[Rendered page images]

== Segment start ==

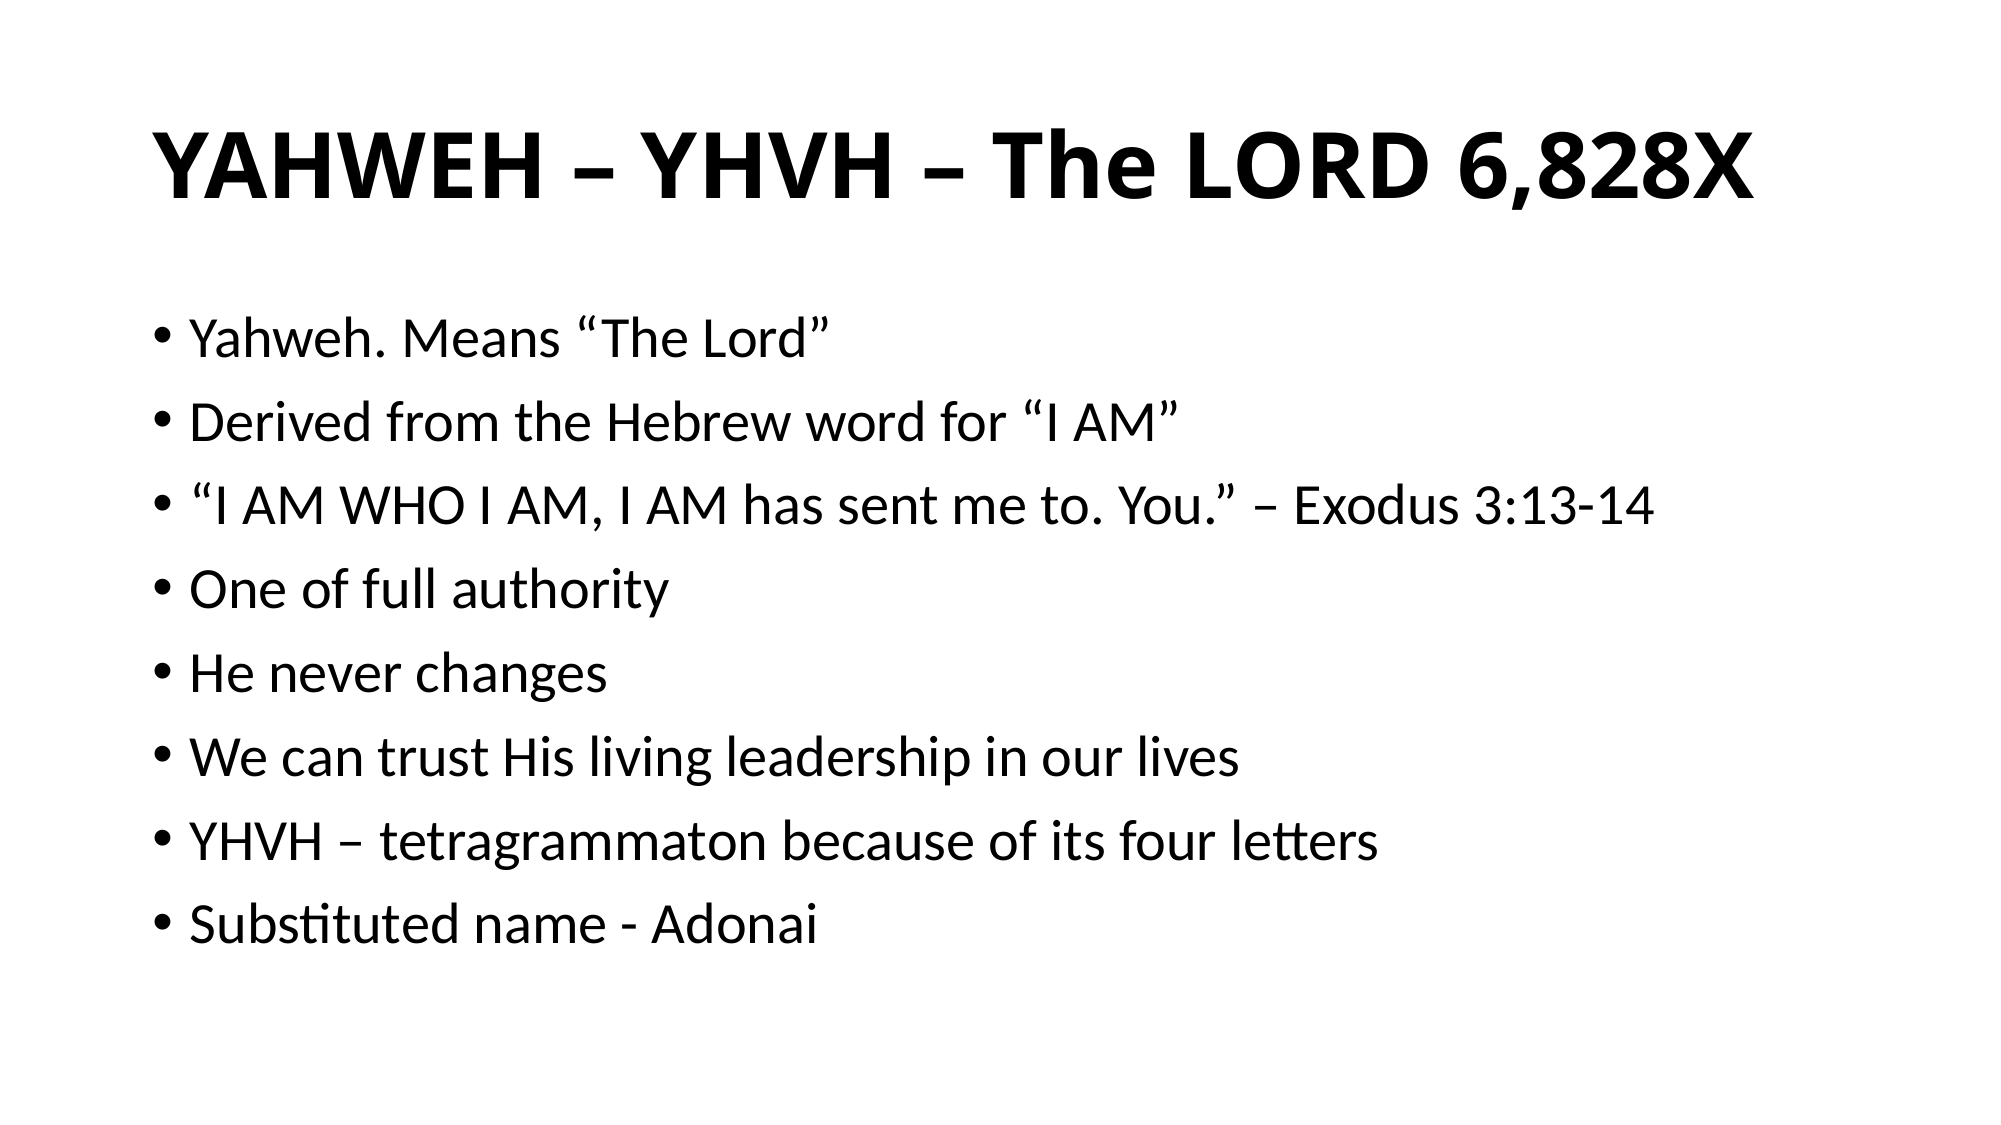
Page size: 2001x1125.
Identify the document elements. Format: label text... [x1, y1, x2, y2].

title YAHWEH – YHVH – The LORD 6,828X [137, 59, 1863, 278]
list Yahweh. Means “The Lord” Derived from the Hebrew word for “I AM” “I AM WHO I AM, I AM has sent me to. You.” – Exodus 3:13-14 One of full authority He never changes We can trust His living leadership in our lives YHVH – tetragrammaton because of its four letters Substituted name - Adonai [137, 299, 1863, 1014]
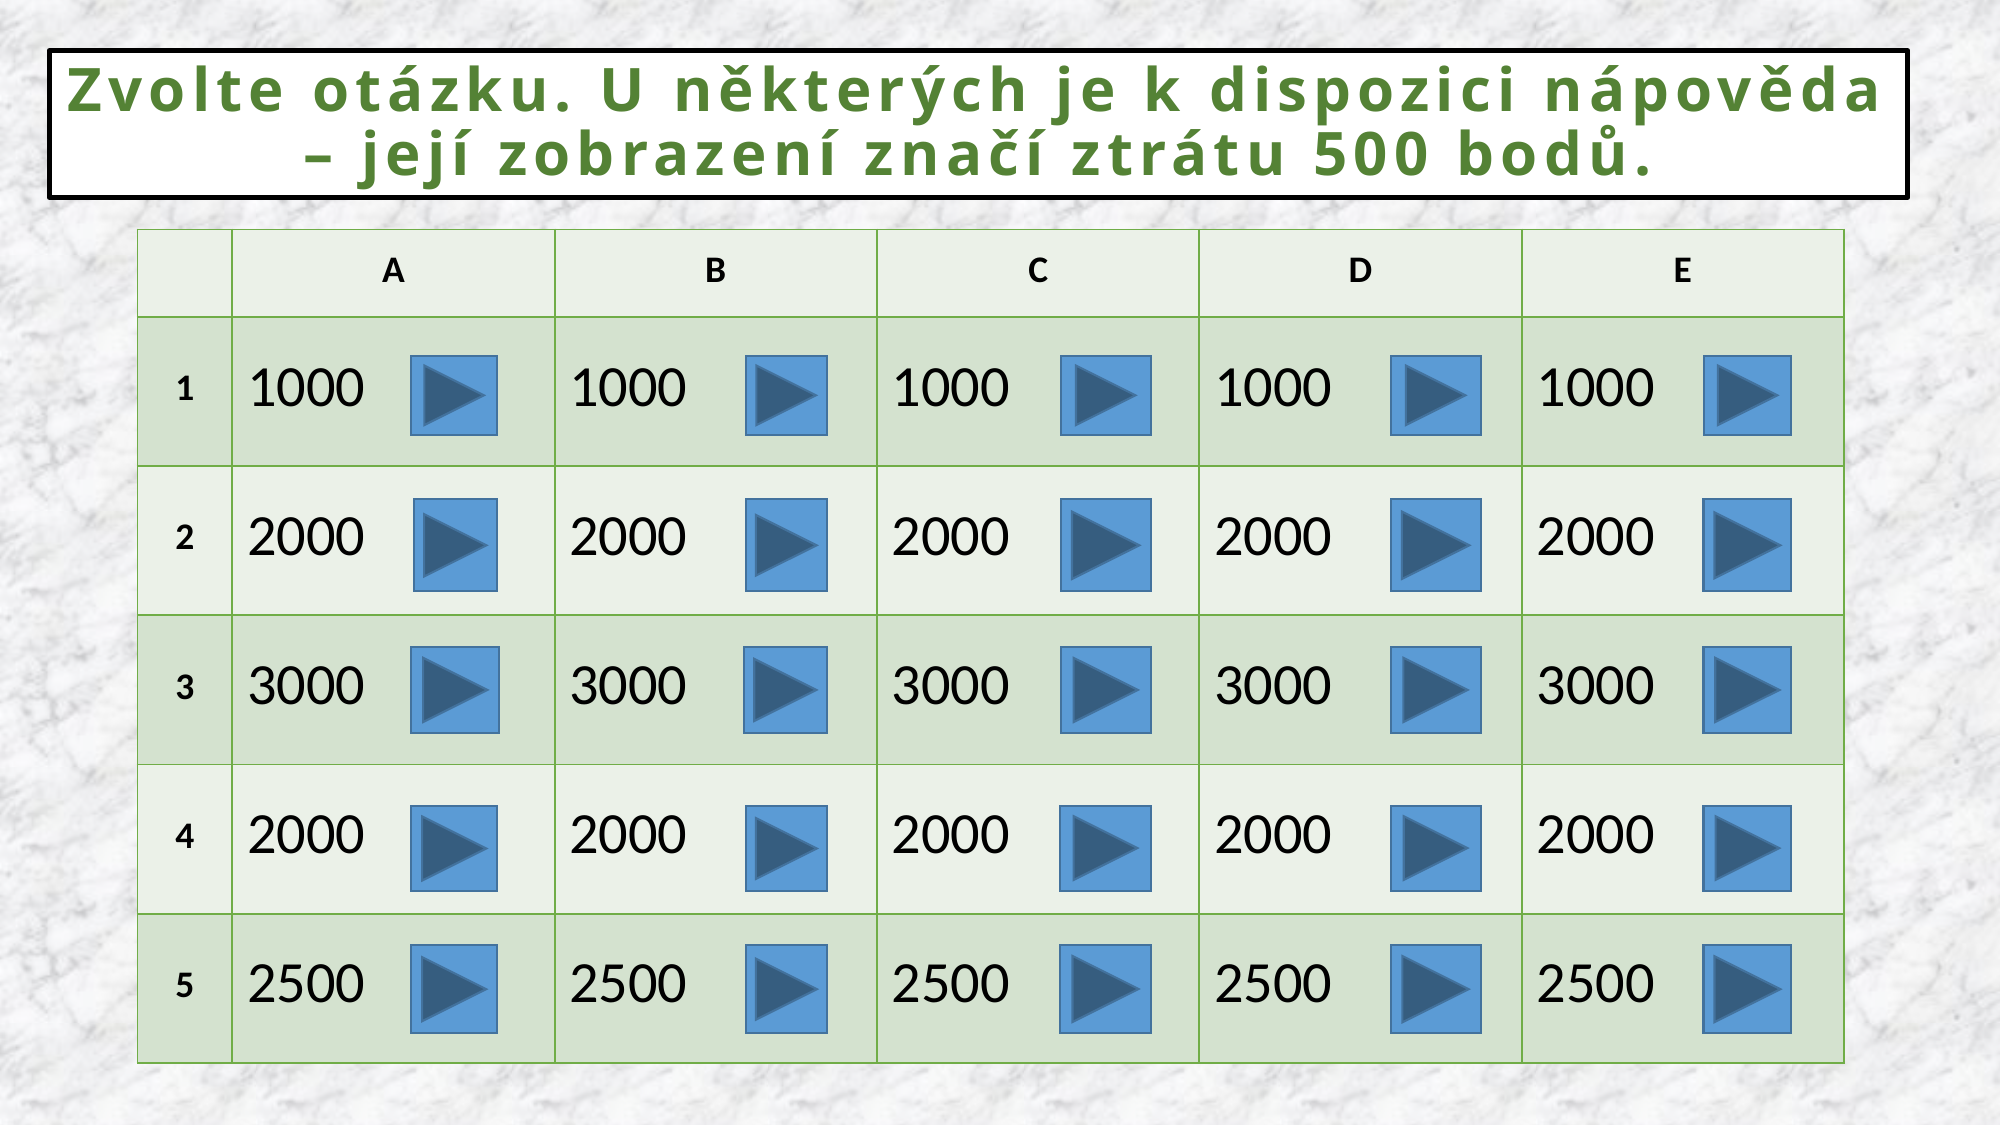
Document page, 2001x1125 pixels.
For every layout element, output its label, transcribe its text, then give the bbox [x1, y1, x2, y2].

== Segment end ==

The reply must consist solely of the lines from the one containing "Document page, 2001x1125 pixels." through the last line of the data, reproduced exactly.

FINISHED EXERCISE:
Document page, 2001x1125 pixels.
For every layout element, output its label, transcribe its text, then give the bbox [x1, y1, x2, y2].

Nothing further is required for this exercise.